All this positivity, however, doesn’t exactly jibe with the snark that animates much of my posts on other platforms. My first LinkedIn offering—an observation about annoying email sign-offs—elicits no reaction whatsoever. My next few posts are tepidly received as well. Clearly, I will have to channel my inner thinkfluencer if I ever want to join this community.
Since advice is the coin of the realm on LinkedIn, I start thinking of material to share that might actually be useful beyond the fleeting pleasures of a topical joke. I write about why emailing myself little notes is more effective than any dedicated notes app; about Don Draper’s most inspirational moment on Mad Men; about which of Emma Stone’s career moves more creatives should emulate—all of which are things I think about a lot, but never seemed to have the context or impetus to express elsewhere. More and more people start to respond.

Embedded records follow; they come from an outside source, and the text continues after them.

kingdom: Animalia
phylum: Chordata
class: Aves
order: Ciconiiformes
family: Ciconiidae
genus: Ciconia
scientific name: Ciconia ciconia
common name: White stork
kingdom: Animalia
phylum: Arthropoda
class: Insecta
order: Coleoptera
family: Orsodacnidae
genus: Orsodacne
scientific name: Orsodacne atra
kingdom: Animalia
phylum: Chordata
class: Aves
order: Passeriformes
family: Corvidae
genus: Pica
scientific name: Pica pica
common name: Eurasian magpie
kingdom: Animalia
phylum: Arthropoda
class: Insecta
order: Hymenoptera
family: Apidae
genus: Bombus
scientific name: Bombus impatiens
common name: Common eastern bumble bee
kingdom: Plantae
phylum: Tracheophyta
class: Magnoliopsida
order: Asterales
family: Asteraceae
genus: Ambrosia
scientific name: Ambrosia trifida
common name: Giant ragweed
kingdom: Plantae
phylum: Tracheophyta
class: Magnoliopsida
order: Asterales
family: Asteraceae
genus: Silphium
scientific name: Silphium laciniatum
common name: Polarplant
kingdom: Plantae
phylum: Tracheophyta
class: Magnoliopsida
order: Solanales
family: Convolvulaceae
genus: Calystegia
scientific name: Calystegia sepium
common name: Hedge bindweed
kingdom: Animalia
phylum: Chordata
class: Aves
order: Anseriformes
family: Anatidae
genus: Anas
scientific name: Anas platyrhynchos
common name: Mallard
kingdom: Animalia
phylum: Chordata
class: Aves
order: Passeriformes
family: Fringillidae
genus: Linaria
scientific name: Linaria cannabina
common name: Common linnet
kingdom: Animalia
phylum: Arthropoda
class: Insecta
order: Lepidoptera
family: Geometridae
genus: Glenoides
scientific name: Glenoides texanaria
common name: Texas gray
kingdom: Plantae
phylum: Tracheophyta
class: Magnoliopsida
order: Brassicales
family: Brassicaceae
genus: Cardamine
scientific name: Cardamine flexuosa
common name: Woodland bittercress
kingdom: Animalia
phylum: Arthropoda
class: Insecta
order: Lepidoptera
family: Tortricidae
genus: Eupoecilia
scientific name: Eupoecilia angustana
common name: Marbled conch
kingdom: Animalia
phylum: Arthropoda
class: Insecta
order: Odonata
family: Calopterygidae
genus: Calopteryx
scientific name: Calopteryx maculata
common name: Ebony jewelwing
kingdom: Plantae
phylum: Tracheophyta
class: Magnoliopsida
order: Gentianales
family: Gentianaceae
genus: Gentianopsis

Although it was a nice vacation from my usual mode of posting, I gradually recognized how much I missed sharing silly little jokes and observations online. One day, I saw a big box at the grocery store with the word “eggs” written on the side in enormous letters. Without deciding to do it, purely on autopilot, I snapped a photo and mentally composed a gaming joke based on the visual pun of an “eggs box.” That is just how my prison of a brain works. But this dumb joke would never fly on LinkedIn. It had no context there. The vibe was off.
I broke the rules of my own experiment and posted the box on Instagram Stories. A parade of laughing-face emojis flooded my notifications; a taste of Twitter-methadone. I wanted more, though. Not just the dopamine hit of validation, but also low-stakes arguments about recent movies. Trenchant smack-talk about messy politicians. An impenetrably esoteric meme or two.
Right then, I knew I could never make LinkedIn my primary form of social media. It had certainly proven its utility, but only as another crayon in the box. I need more shades to work with—and to color outside the lines sometimes. However, the last few weeks also proved that I could probably stand to present more as a Fully Functioning Adult Professional on other platforms more often, and spend less time on them altogether.
Most social media sites are designed for users to haunt them like ghosts—lurking in the background at all times. LinkedIn is more a place users drop by in a hurry before getting on with their clinically busy day. What this experiment clarified for me is that we might all be better off treating these platforms less like purgatorial haunted houses and more like an office break room.
When I log in this morning, even though I no longer “have to,” I quickly discover that Sydney Sweeney’s new film is doing such brisk business that the big-screen rom-com may be back, and that a former coworker and current friend just got a huge promotion. I add a congratulatory note to my friend’s post, and it feels like bumping into each other in a massive, interconnected, multi-business virtual hallway. Then I send her an inside joke in a text message.